• _Selection_
>> start

Pursuant to the terms of the engagement letter between Perella Weinberg and C&D, C&D agreed to pay to Perella Weinberg a fee of $1.5 million for its services, of which $1.25 million became payable upon Perella Weinberg’s delivery of its opinion. In addition, C&D agreed to reimburse Perella Weinberg for its reasonable expenses, including attorneys’ fees and disbursements, and to indemnify Perella Weinberg and related persons against various liabilities, including certain liabilities under the federal securities laws.
 
In the ordinary course of its business activities, Perella Weinberg or its affiliates may at any time hold long or short positions, and may trade or otherwise effect transactions, for its own account or the accounts of customers or clients, in debt or equity or other securities (or related derivative securities) or financial instruments (including bank loans or other obligations) of C&D or Acquiror or any of their respective affiliates.  During the two-year period prior to the date of Perella Weinberg’s opinion, no material relationship existed between Perella Weinberg and its affiliates and C&D or Acquiror pursuant to which compensation was received by Perella Weinberg or its affiliates; however Perella Weinberg and its affiliates may in the future provide investment banking and other financial services to C&D and Acquiror and their respective affiliates and in the future may receive compensation for the rendering of such services.

>> end

• _Data records_
>> start

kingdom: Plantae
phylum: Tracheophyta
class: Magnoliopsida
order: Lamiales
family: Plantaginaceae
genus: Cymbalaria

>> end

• _Required work_
1. From the disclosure on Perella Weinberg's engagement, list each thing C&D agreed to do for Perella Weinberg.
2. Rewrite part of the Perella Weinberg disclosure, beginning at the words "Pursuant to the" and stopping after "federal securities laws.", with "reasonable" changed to "documented".

• _Solutions per task_
1.
- Pay a fee of $1.5 million for its services
- Reimburse its reasonable expenses, including attorneys' fees and disbursements
- Indemnify Perella Weinberg and related persons against various liabilities, including certain liabilities under the federal securities laws

2.
Pursuant to the terms of the engagement letter between Perella Weinberg and C&D, C&D agreed to pay to Perella Weinberg a fee of $1.5 million for its services, of which $1.25 million became payable upon Perella Weinberg’s delivery of its opinion. In addition, C&D agreed to reimburse Perella Weinberg for its documented expenses, including attorneys’ fees and disbursements, and to indemnify Perella Weinberg and related persons against various liabilities, including certain liabilities under the federal securities laws.